Passage ▸
=== Section Start ===

3. Materials and Methods

3.1. Heritability Analysis

3.1.1. Leaves and Fruits Sampling

Samples for heritability analysis were collected from an experimental farm in Tapachula, Chiapas, Mexico. We designed a maternal half-sibs approach in order to estimate the heritability of metabolites in both tissues, leaves and fruits. In this study, 120 C. canephora plants were included, consisting of 40 mother plants and their F1 progeny (two sibs for every mother plant), which was reproduced by open-pollinated seeds. Leaves of all plants (mothers and sibs) were sampled at 6 months of age for F1 plants and, three years later in a second sampling (at first fruit harvest of F1 plants), completely mature fruits of both mother plants and sibs were obtained.

3.1.2. Leaves and Fruits Tissue Metabolite Extraction

Approximately two grams of freeze-dried tissue were ground in a Mixer Mill MM 301 (Retsch®) at 30 Hz for 15 s and sieved with a mesh for <300 µm particle size. Then, 35 mg of every sample was extracted twice in 450 µL of solvent (75% methanol/24.85% water, 0.15% formic acid), 25 min in an ultrasound bath at room temperature. After centrifugation at 15,870× g for 5 min at room temperature, the supernatants of first and second extraction were collected in the same 1.5 mL tube and filtered using a 0.2 µm membrane. These fractions were subjected to UPLC-MS analysis.

3.1.3. Estimation of Metabolites Heritability

Narrow sense heritability of metabolites was calculated through offspring-parents regression, which is suitable for cross-fertilizing crops, and when the estimation of heritability is performed for half-sib families regressed on a single parent. Measures corresponded to intensity levels of every metabolite detected. The regression coefficient (Yi), which measures the rate between covariance of parents to offspring covariance, with its respective standard error was calculated as follows: Yi = β0 + β1Xi + εi, where: Yi = Average measures of offspring of the X families; β0 = intercept; β1 = regression coefficient; Xi = Measurement of only one parent (mother plant) per family; εi = Standard error. The slope of the regression line (β1) represents an estimate of narrow-sense heritability (h2), which depends mainly on additive genetic values. Narrow-sense heritability (h2) is very important for plant breeding programs because artificial selection mainly depends on additive genetic variance.

=== Section End ===

Entries supplied ▸
=== Section Start ===

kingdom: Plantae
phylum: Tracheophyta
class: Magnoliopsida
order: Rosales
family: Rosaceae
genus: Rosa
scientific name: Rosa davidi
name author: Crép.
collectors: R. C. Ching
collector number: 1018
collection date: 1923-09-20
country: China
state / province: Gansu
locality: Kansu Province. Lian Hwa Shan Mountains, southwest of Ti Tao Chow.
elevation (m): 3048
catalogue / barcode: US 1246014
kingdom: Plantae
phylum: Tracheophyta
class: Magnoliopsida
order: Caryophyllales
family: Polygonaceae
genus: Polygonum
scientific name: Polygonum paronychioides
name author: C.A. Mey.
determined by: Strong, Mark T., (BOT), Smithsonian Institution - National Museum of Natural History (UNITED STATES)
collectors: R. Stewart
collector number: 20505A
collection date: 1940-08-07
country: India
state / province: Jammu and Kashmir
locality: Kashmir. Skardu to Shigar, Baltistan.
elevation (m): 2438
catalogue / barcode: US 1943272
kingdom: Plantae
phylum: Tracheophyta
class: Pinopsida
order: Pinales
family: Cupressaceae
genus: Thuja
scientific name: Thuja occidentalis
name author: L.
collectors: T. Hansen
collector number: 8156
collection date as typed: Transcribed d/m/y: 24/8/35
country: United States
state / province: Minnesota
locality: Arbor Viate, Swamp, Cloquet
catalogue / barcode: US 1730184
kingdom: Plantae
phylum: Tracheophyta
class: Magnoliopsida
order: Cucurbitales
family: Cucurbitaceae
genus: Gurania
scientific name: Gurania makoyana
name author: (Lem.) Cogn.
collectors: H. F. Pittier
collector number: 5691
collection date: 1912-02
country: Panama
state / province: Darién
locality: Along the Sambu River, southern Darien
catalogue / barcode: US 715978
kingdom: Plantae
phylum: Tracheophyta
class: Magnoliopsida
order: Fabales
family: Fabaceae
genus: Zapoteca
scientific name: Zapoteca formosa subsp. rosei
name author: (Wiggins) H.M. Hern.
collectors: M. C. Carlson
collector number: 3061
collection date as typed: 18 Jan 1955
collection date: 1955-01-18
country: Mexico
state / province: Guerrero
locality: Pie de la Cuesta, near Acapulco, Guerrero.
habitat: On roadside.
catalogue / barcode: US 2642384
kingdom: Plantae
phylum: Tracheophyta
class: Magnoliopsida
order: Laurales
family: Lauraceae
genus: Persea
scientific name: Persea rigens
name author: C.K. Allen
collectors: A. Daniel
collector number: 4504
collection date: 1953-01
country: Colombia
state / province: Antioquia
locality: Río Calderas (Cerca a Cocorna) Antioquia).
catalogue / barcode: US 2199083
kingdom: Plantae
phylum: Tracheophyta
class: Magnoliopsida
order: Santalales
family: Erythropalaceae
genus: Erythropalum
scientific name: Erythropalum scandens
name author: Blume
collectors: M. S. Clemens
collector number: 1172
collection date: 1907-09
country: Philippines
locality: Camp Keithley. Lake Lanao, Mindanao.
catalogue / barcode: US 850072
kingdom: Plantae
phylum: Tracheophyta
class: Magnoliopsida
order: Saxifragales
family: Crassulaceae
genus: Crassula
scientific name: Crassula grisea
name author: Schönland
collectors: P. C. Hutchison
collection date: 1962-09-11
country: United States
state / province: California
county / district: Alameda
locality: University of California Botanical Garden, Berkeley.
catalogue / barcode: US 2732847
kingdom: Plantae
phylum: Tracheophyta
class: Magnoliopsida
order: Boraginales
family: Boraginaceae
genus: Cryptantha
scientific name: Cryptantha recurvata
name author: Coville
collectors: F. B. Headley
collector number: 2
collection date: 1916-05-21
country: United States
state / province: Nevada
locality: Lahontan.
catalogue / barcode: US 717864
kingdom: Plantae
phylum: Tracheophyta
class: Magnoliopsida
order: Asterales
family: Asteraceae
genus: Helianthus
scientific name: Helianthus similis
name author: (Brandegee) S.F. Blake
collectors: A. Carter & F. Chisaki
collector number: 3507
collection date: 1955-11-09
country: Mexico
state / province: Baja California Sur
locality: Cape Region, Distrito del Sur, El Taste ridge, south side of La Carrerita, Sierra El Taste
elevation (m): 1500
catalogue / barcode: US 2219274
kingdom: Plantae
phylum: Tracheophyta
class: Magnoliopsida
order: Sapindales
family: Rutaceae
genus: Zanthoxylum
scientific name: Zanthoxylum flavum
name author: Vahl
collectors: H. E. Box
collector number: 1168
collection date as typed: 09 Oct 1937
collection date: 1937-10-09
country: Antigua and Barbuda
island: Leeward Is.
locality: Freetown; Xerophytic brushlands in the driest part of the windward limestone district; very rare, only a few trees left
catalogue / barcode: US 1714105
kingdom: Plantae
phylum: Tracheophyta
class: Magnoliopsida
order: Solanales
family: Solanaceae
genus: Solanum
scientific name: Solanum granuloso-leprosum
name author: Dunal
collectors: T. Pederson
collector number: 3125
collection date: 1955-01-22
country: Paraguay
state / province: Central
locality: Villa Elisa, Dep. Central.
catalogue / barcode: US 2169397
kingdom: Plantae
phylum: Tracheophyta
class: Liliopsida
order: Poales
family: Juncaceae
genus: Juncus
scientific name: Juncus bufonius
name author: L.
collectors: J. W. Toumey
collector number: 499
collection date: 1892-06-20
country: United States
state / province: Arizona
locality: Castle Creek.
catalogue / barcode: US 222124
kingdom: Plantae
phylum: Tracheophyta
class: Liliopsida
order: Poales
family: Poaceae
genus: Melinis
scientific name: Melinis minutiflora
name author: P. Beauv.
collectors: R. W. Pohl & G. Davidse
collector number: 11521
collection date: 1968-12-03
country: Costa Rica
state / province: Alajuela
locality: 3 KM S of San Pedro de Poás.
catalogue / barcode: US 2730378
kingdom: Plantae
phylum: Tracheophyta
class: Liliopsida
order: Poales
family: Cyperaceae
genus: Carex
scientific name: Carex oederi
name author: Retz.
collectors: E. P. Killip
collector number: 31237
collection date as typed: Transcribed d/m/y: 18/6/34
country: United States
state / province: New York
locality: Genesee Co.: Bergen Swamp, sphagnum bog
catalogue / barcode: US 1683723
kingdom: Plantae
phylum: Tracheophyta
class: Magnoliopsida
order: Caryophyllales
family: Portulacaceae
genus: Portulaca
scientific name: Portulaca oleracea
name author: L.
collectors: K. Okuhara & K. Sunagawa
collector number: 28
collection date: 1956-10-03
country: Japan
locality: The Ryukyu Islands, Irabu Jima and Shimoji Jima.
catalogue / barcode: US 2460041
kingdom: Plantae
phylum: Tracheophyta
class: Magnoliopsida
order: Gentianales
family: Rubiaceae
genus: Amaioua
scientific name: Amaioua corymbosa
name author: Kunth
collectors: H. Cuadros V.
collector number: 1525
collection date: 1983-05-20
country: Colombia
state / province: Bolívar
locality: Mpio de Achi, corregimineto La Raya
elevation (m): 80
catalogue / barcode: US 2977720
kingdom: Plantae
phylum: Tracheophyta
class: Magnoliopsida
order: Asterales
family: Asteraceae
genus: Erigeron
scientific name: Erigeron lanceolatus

=== Section End ===

Explore the material ▸
(a) Answer these questions from the methods passage:
(i) How many mother plants were included in the study?
(ii) At what frequency was the freeze-dried tissue ground in the mixer mill?
(iii) What does the slope of the regression line (β1) represent?
(b) Transcribe the methods passage starting at "3.1. Heritability Analysis" and ending at "sibs were obtained.".
(c) Decide whether each statement agrees with the methods passage:
(i) Leaves were sampled when the F1 plants were 6 months old.
(ii) Each sample was extracted once in 450 µL of solvent.
(iii) Centrifugation was carried out at 4 °C.
The entries have no connection to the methods passage.

Answers by item ▸
(a)
(i) 40
(ii) 30 Hz
(iii) An estimate of narrow-sense heritability (h2)

(b)
3.1. Heritability Analysis

3.1.1. Leaves and Fruits Sampling

Samples for heritability analysis were collected from an experimental farm in Tapachula, Chiapas, Mexico. We designed a maternal half-sibs approach in order to estimate the heritability of metabolites in both tissues, leaves and fruits. In this study, 120 C. canephora plants were included, consisting of 40 mother plants and their F1 progeny (two sibs for every mother plant), which was reproduced by open-pollinated seeds. Leaves of all plants (mothers and sibs) were sampled at 6 months of age for F1 plants and, three years later in a second sampling (at first fruit harvest of F1 plants), completely mature fruits of both mother plants and sibs were obtained.

(c)
(i) Yes: "Leaves of all plants (mothers and sibs) were sampled at 6 months of age for F1 plants"
(ii) No: "35 mg of every sample was extracted twice in 450 µL of solvent"
(iii) No: "After centrifugation at 15,870× g for 5 min at room temperature"